Catholic Charities Bureau is the social ministry of the Catholic Diocese of Superior. Catholic Charities Bureau helps the disabled, the elderly, and those living in poverty—regardless of their faith. This mandate to serve all those in need comes directly from Catholic Church teaching and advances the Catholic Church’s religious mission by carrying out the corporal works of mercy.

“Catholic Charities Bureau, our diocese’s social ministry arm, carries on the work of Christ by reflecting Gospel values; everything they do advances the mission of the church,” said Bishop James P. Powers. “This backbone of our diocesan ministry has, for over a century, served those who have been forgotten, ignored and pushed to the margins of society.”
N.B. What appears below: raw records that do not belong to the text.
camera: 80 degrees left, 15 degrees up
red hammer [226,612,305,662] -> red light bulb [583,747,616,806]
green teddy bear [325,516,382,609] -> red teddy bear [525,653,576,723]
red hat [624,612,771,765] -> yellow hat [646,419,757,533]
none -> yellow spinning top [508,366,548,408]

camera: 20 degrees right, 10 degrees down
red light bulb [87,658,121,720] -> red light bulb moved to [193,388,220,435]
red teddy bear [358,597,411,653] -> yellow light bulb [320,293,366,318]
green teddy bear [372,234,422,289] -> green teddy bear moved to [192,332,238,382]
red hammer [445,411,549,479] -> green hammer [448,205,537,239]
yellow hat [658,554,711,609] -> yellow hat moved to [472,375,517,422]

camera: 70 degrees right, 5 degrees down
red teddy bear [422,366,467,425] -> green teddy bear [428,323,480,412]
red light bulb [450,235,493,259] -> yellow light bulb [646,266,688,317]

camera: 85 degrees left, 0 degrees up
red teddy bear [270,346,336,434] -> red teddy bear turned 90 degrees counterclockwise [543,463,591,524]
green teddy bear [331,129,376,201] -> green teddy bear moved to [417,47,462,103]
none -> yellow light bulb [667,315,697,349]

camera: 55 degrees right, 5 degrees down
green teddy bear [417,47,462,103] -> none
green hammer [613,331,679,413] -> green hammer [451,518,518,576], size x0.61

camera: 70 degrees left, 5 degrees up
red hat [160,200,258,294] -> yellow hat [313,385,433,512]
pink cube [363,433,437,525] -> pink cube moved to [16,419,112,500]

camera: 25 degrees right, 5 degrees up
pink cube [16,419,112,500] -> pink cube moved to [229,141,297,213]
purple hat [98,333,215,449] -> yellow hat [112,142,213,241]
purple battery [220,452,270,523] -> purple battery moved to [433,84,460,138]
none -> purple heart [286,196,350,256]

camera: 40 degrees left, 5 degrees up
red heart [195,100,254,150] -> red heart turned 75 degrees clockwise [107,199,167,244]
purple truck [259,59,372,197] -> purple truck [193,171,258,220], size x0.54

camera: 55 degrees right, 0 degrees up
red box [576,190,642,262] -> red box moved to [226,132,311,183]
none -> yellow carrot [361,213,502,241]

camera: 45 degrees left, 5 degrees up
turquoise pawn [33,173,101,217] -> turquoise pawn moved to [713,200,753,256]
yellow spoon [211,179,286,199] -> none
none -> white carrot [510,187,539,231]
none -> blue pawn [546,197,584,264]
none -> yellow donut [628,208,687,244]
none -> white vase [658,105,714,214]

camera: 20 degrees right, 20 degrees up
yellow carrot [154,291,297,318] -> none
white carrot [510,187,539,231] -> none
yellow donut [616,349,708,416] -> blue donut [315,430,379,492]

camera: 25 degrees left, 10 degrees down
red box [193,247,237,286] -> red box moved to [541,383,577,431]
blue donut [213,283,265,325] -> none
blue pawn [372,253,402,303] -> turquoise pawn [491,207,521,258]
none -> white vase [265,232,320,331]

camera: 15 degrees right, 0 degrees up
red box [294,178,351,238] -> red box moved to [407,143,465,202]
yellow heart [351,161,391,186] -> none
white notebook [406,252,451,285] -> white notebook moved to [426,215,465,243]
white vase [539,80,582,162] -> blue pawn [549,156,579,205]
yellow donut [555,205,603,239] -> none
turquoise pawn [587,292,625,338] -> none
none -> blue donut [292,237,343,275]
Religious organizations operated for a “primarily religious purpose” are generally exempt under Wisconsin law from the state’s unemployment program, allowing them to join other unemployment compensation programs. But the lower court held that because serving those in need is not “inherently” a religious activity, Catholic Charities Bureau did not qualify for this exemption. In fact, the court thought that Catholic Charities Bureau needed to proselytize and preach the faith to those it served for their ministry to be religious, even though the Catholic Church teaches that care for the poor should never be conditioned on acceptance of the Church’s doctrine.

“The lower court ruling would have punished Catholic Charities Bureau for its good deeds,” said Eric Rassbach, vice president and senior counsel at Becket. “But saying a charity is religious only if it restricts its good deeds to those of the same faith misunderstands Catholic teaching, ignores Wisconsin law, and conflicts with the First Amendment of the U.S. Constitution. We’re glad that the Wisconsin Supreme Court is stepping in to review the lower court’s misguided view that Catholic Charities Bureau can’t participate in a Catholic unemployment assistance program because it’s not coaxing the poor, the elderly, and the marginalized it serves to join the faith.”